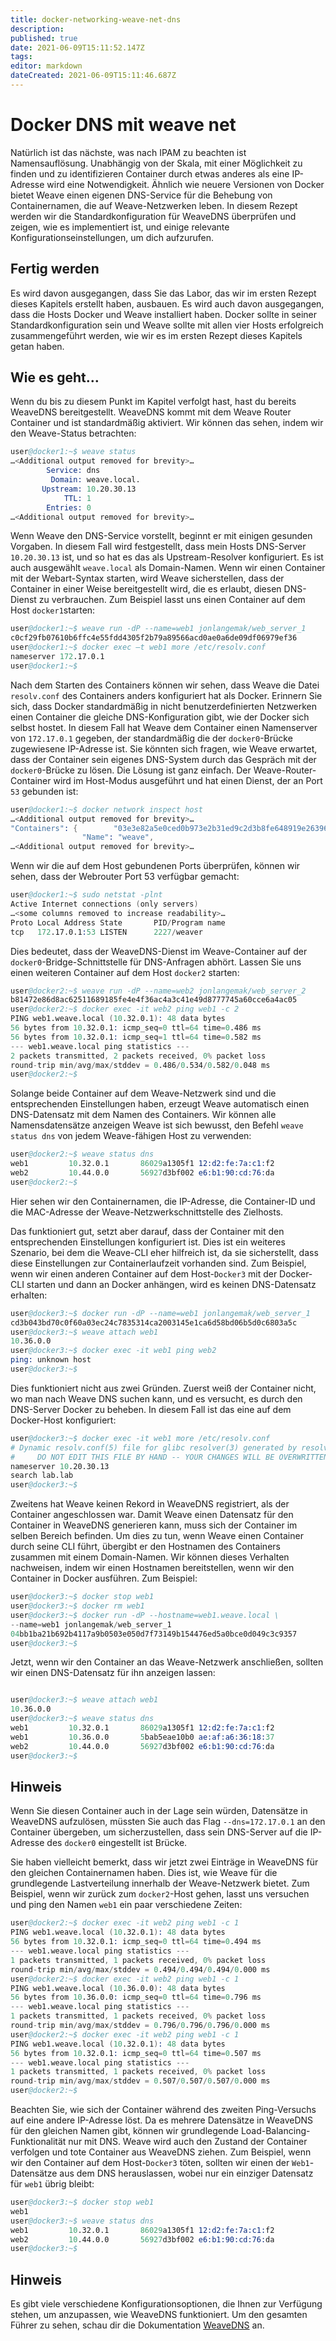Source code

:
 ```yaml
---
title: docker-networking-weave-net-dns
description: 
published: true
date: 2021-06-09T15:11:52.147Z
tags: 
editor: markdown
dateCreated: 2021-06-09T15:11:46.687Z
---
```


# Docker DNS mit weave net

Natürlich ist das nächste, was nach IPAM zu beachten ist Namensauflösung. Unabhängig von der Skala, mit einer Möglichkeit zu finden und zu identifizieren Container durch etwas anderes als eine IP-Adresse wird eine Notwendigkeit. Ähnlich wie neuere Versionen von Docker bietet Weave einen eigenen DNS-Service für die Behebung von Containernamen, die auf Weave-Netzwerken leben. In diesem Rezept werden wir die Standardkonfiguration für WeaveDNS überprüfen und zeigen, wie es implementiert ist, und einige relevante Konfigurationseinstellungen, um dich aufzurufen.

## Fertig werden

Es wird davon ausgegangen, dass Sie das Labor, das wir im ersten Rezept dieses Kapitels erstellt haben, ausbauen. Es wird auch davon ausgegangen, dass die Hosts Docker und Weave installiert haben. Docker sollte in seiner Standardkonfiguration sein und Weave sollte mit allen vier Hosts erfolgreich zusammengeführt werden, wie wir es im ersten Rezept dieses Kapitels getan haben.

## Wie es geht…

Wenn du bis zu diesem Punkt im Kapitel verfolgt hast, hast du bereits WeaveDNS bereitgestellt. WeaveDNS kommt mit dem Weave Router Container und ist standardmäßig aktiviert. Wir können das sehen, indem wir den Weave-Status betrachten:

```s
user@docker1:~$ weave status
…<Additional output removed for brevity>…
        Service: dns
         Domain: weave.local.
       Upstream: 10.20.30.13
            TTL: 1
        Entries: 0
…<Additional output removed for brevity>…
```

Wenn Weave den DNS-Service vorstellt, beginnt er mit einigen gesunden Vorgaben. In diesem Fall wird festgestellt, dass mein Hosts DNS-Server `10.20.30.13` ist, und so hat es das als Upstream-Resolver konfiguriert. Es ist auch ausgewählt `weave.local` als Domain-Namen. Wenn wir einen Container mit der Webart-Syntax starten, wird Weave sicherstellen, dass der Container in einer Weise bereitgestellt wird, die es erlaubt, diesen DNS-Dienst zu verbrauchen. Zum Beispiel lasst uns einen Container auf dem Host `docker1`starten:

```s
user@docker1:~$ weave run -dP --name=web1 jonlangemak/web_server_1
c0cf29fb07610b6ffc4e55fdd4305f2b79a89566acd0ae0a6de09df06979ef36
user@docker1:~$ docker exec –t web1 more /etc/resolv.conf
nameserver 172.17.0.1
user@docker1:~$
```

Nach dem Starten des Containers können wir sehen, dass Weave die Datei `resolv.conf` des Containers anders konfiguriert hat als Docker. Erinnern Sie sich, dass Docker standardmäßig in nicht benutzerdefinierten Netzwerken einen Container die gleiche DNS-Konfiguration gibt, wie der Docker sich selbst hostet. In diesem Fall hat Weave dem Container einen Namenserver von `172.17.0.1` gegeben, der standardmäßig die der `docker0`-Brücke zugewiesene IP-Adresse ist. Sie könnten sich fragen, wie Weave erwartet, dass der Container sein eigenes DNS-System durch das Gespräch mit der `docker0`-Brücke zu lösen. Die Lösung ist ganz einfach. Der Weave-Router-Container wird im Host-Modus ausgeführt und hat einen Dienst, der an Port `53` gebunden ist:

```s
user@docker1:~$ docker network inspect host
…<Additional output removed for brevity>… 
"Containers": {        "03e3e82a5e0ced0b973e2b31ed9c2d3b8fe648919e263965d61ee7c425d9627c": {
                "Name": "weave",
…<Additional output removed for brevity>…
```

Wenn wir die auf dem Host gebundenen Ports überprüfen, können wir sehen, dass der Webrouter Port 53 verfügbar gemacht:

```s
user@docker1:~$ sudo netstat -plnt
Active Internet connections (only servers)
…<some columns removed to increase readability>…
Proto Local Address State       PID/Program name
tcp   172.17.0.1:53 LISTEN      2227/weaver
```

Dies bedeutet, dass der WeaveDNS-Dienst im Weave-Container auf der `docker0`-Bridge-Schnittstelle für DNS-Anfragen abhört. Lassen Sie uns einen weiteren Container auf dem Host `docker2` starten:

```s
user@docker2:~$ weave run -dP --name=web2 jonlangemak/web_server_2
b81472e86d8ac62511689185fe4e4f36ac4a3c41e49d8777745a60cce6a4ac05
user@docker2:~$ docker exec -it web2 ping web1 -c 2
PING web1.weave.local (10.32.0.1): 48 data bytes
56 bytes from 10.32.0.1: icmp_seq=0 ttl=64 time=0.486 ms
56 bytes from 10.32.0.1: icmp_seq=1 ttl=64 time=0.582 ms
--- web1.weave.local ping statistics ---
2 packets transmitted, 2 packets received, 0% packet loss
round-trip min/avg/max/stddev = 0.486/0.534/0.582/0.048 ms
user@docker2:~$
```

Solange beide Container auf dem Weave-Netzwerk sind und die entsprechenden Einstellungen haben, erzeugt Weave automatisch einen DNS-Datensatz mit dem Namen des Containers. Wir können alle Namensdatensätze anzeigen Weave ist sich bewusst, den Befehl `weave status dns` von jedem Weave-fähigen Host zu verwenden:

```s
user@docker2:~$ weave status dns
web1         10.32.0.1       86029a1305f1 12:d2:fe:7a:c1:f2
web2         10.44.0.0       56927d3bf002 e6:b1:90:cd:76:da
user@docker2:~$
```

Hier sehen wir den Containernamen, die IP-Adresse, die Container-ID und die MAC-Adresse der Weave-Netzwerkschnittstelle des Zielhosts.

Das funktioniert gut, setzt aber darauf, dass der Container mit den entsprechenden Einstellungen konfiguriert ist. Dies ist ein weiteres Szenario, bei dem die Weave-CLI eher hilfreich ist, da sie sicherstellt, dass diese Einstellungen zur Containerlaufzeit vorhanden sind. Zum Beispiel, wenn wir einen anderen Container auf dem Host-`Docker3` mit der Docker-CLI starten und dann an Docker anhängen, wird es keinen DNS-Datensatz erhalten:

```s
user@docker3:~$ docker run -dP --name=web1 jonlangemak/web_server_1
cd3b043bd70c0f60a03ec24c7835314ca2003145e1ca6d58bd06b5d0c6803a5c
user@docker3:~$ weave attach web1
10.36.0.0
user@docker3:~$ docker exec -it web1 ping web2
ping: unknown host
user@docker3:~$
```

Dies funktioniert nicht aus zwei Gründen. Zuerst weiß der Container nicht, wo man nach Weave DNS suchen kann, und es versucht, es durch den DNS-Server Docker zu beheben. In diesem Fall ist das eine auf dem Docker-Host konfiguriert:

```s
user@docker3:~$ docker exec -it web1 more /etc/resolv.conf
# Dynamic resolv.conf(5) file for glibc resolver(3) generated by resolvconf(8)
#     DO NOT EDIT THIS FILE BY HAND -- YOUR CHANGES WILL BE OVERWRITTEN
nameserver 10.20.30.13
search lab.lab
user@docker3:~$
```

Zweitens hat Weave keinen Rekord in WeaveDNS registriert, als der Container angeschlossen war. Damit Weave einen Datensatz für den Container in WeaveDNS generieren kann, muss sich der Container im selben Bereich befinden. Um dies zu tun, wenn Weave einen Container durch seine CLI führt, übergibt er den Hostnamen des Containers zusammen mit einem Domain-Namen. Wir können dieses Verhalten nachweisen, indem wir einen Hostnamen bereitstellen, wenn wir den Container in Docker ausführen. Zum Beispiel:

```s
user@docker3:~$ docker stop web1
user@docker3:~$ docker rm web1
user@docker3:~$ docker run -dP --hostname=web1.weave.local \
--name=web1 jonlangemak/web_server_1
04bb1ba21b692b4117a9b0503e050d7f73149b154476ed5a0bce0d049c3c9357
user@docker3:~$
```

Jetzt, wenn wir den Container an das Weave-Netzwerk anschließen, sollten wir einen DNS-Datensatz für ihn anzeigen lassen:

```s

user@docker3:~$ weave attach web1
10.36.0.0
user@docker3:~$ weave status dns
web1         10.32.0.1       86029a1305f1 12:d2:fe:7a:c1:f2
web1         10.36.0.0       5bab5eae10b0 ae:af:a6:36:18:37
web2         10.44.0.0       56927d3bf002 e6:b1:90:cd:76:da
user@docker3:~$
```

## Hinweis

Wenn Sie diesen Container auch in der Lage sein würden, Datensätze in WeaveDNS aufzulösen, müssten Sie auch das Flag `--dns=172.17.0.1` an den Container übergeben, um sicherzustellen, dass sein DNS-Server auf die IP-Adresse des `docker0` eingestellt ist Brücke.

Sie haben vielleicht bemerkt, dass wir jetzt zwei Einträge in WeaveDNS für den gleichen Containernamen haben. Dies ist, wie Weave für die grundlegende Lastverteilung innerhalb der Weave-Netzwerk bietet. Zum Beispiel, wenn wir zurück zum `docker2`-Host gehen, lasst uns versuchen und ping den Namen `web1` ein paar verschiedene Zeiten:

```s
user@docker2:~$ docker exec -it web2 ping web1 -c 1
PING web1.weave.local (10.32.0.1): 48 data bytes
56 bytes from 10.32.0.1: icmp_seq=0 ttl=64 time=0.494 ms
--- web1.weave.local ping statistics ---
1 packets transmitted, 1 packets received, 0% packet loss
round-trip min/avg/max/stddev = 0.494/0.494/0.494/0.000 ms
user@docker2:~$ docker exec -it web2 ping web1 -c 1
PING web1.weave.local (10.36.0.0): 48 data bytes
56 bytes from 10.36.0.0: icmp_seq=0 ttl=64 time=0.796 ms
--- web1.weave.local ping statistics ---
1 packets transmitted, 1 packets received, 0% packet loss
round-trip min/avg/max/stddev = 0.796/0.796/0.796/0.000 ms
user@docker2:~$ docker exec -it web2 ping web1 -c 1
PING web1.weave.local (10.32.0.1): 48 data bytes
56 bytes from 10.32.0.1: icmp_seq=0 ttl=64 time=0.507 ms
--- web1.weave.local ping statistics ---
1 packets transmitted, 1 packets received, 0% packet loss
round-trip min/avg/max/stddev = 0.507/0.507/0.507/0.000 ms
user@docker2:~$
```

Beachten Sie, wie sich der Container während des zweiten Ping-Versuchs auf eine andere IP-Adresse löst. Da es mehrere Datensätze in WeaveDNS für den gleichen Namen gibt, können wir grundlegende Load-Balancing-Funktionalität nur mit DNS. Weave wird auch den Zustand der Container verfolgen und tote Container aus WeaveDNS ziehen. Zum Beispiel, wenn wir den Container auf dem Host-`Docker3` töten, sollten wir einen der `Web1`-Datensätze aus dem DNS herauslassen, wobei nur ein einziger Datensatz für `web1` übrig bleibt:

```s
user@docker3:~$ docker stop web1
web1
user@docker3:~$ weave status dns
web1         10.32.0.1       86029a1305f1 12:d2:fe:7a:c1:f2
web2         10.44.0.0       56927d3bf002 e6:b1:90:cd:76:da
user@docker3:~$
```

## Hinweis

Es gibt viele verschiedene Konfigurationsoptionen, die Ihnen zur Verfügung stehen, um anzupassen, wie WeaveDNS funktioniert. Um den gesamten Führer zu sehen, schau dir die Dokumentation [WeaveDNS](https://www.weave.works/docs/net/latest/weavedns/) an.
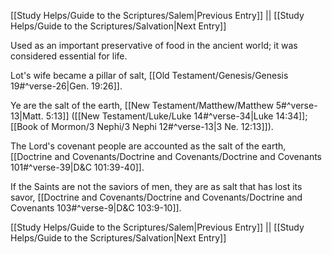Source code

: [[Study Helps/Guide to the Scriptures/Salem|Previous Entry]]  ||  [[Study Helps/Guide to the Scriptures/Salvation|Next Entry]]

 Used as an important preservative of food in the ancient world; it was considered essential for life.

 Lot's wife became a pillar of salt, [[Old Testament/Genesis/Genesis 19#^verse-26|Gen. 19:26]].

 Ye are the salt of the earth, [[New Testament/Matthew/Matthew 5#^verse-13|Matt. 5:13]] ([[New Testament/Luke/Luke 14#^verse-34|Luke 14:34]]; [[Book of Mormon/3 Nephi/3 Nephi 12#^verse-13|3 Ne. 12:13]]).

 The Lord's covenant people are accounted as the salt of the earth, [[Doctrine and Covenants/Doctrine and Covenants/Doctrine and Covenants 101#^verse-39|D&C 101:39-40]].

 If the Saints are not the saviors of men, they are as salt that has lost its savor, [[Doctrine and Covenants/Doctrine and Covenants/Doctrine and Covenants 103#^verse-9|D&C 103:9-10]].

[[Study Helps/Guide to the Scriptures/Salem|Previous Entry]]  ||  [[Study Helps/Guide to the Scriptures/Salvation|Next Entry]]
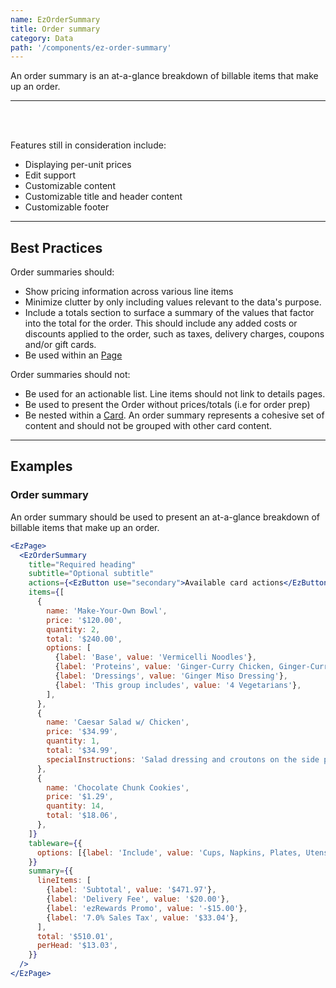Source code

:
 ```yaml
---
name: EzOrderSummary
title: Order summary
category: Data
path: '/components/ez-order-summary'
---
```


An order summary is an at-a-glance breakdown of billable items that make up an order.

---

<EzAlert
  headline="This component is under development"
  tagline="There will likely be breaking changes to the API. Proceed with caution."
  use="warning"
/>

<br/>
<br/>

Features still in consideration include:

- Displaying per-unit prices
- Edit support
- Customizable content
- Customizable title and header content
- Customizable footer

---

## Best Practices

Order summaries should:

- Show pricing information across various line items
- Minimize clutter by only including values relevant to the data's purpose.
- Include a totals section to surface a summary of the values that factor into the total for the order. This should include any added costs or discounts applied to the order, such as taxes, delivery charges, coupons and/or gift cards.
- Be used within an [Page](/components/ez-page)

Order summaries should not:

- Be used for an actionable list. Line items should not link to details pages.
- Be used to present the Order without prices/totals (i.e for order prep)
- Be nested within a [Card](/components/ez-card). An order summary represents a cohesive set of content and should not be grouped with other card content.

---

## Examples

### Order summary

An order summary should be used to present an at-a-glance breakdown of billable items that make up an order.

```jsx
<EzPage>
  <EzOrderSummary
    title="Required heading"
    subtitle="Optional subtitle"
    actions={<EzButton use="secondary">Available card actions</EzButton>}
    items={[
      {
        name: 'Make-Your-Own Bowl',
        price: '$120.00',
        quantity: 2,
        total: '$240.00',
        options: [
          {label: 'Base', value: 'Vermicelli Noodles'},
          {label: 'Proteins', value: 'Ginger-Curry Chicken, Ginger-Curry Tofu'},
          {label: 'Dressings', value: 'Ginger Miso Dressing'},
          {label: 'This group includes', value: '4 Vegetarians'},
        ],
      },
      {
        name: 'Caesar Salad w/ Chicken',
        price: '$34.99',
        quantity: 1,
        total: '$34.99',
        specialInstructions: 'Salad dressing and croutons on the side please!',
      },
      {
        name: 'Chocolate Chunk Cookies',
        price: '$1.29',
        quantity: 14,
        total: '$18.06',
      },
    ]}
    tableware={{
      options: [{label: 'Include', value: 'Cups, Napkins, Plates, Utensils'}],
    }}
    summary={{
      lineItems: [
        {label: 'Subtotal', value: '$471.97'},
        {label: 'Delivery Fee', value: '$20.00'},
        {label: 'ezRewards Promo', value: '-$15.00'},
        {label: '7.0% Sales Tax', value: '$33.04'},
      ],
      total: '$510.01',
      perHead: '$13.03',
    }}
  />
</EzPage>
```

= WORK REQUIRED =
After reading the material above, tally the lines that include the string "verschiedene" and give only the number.

= RESPONSE AREA =
2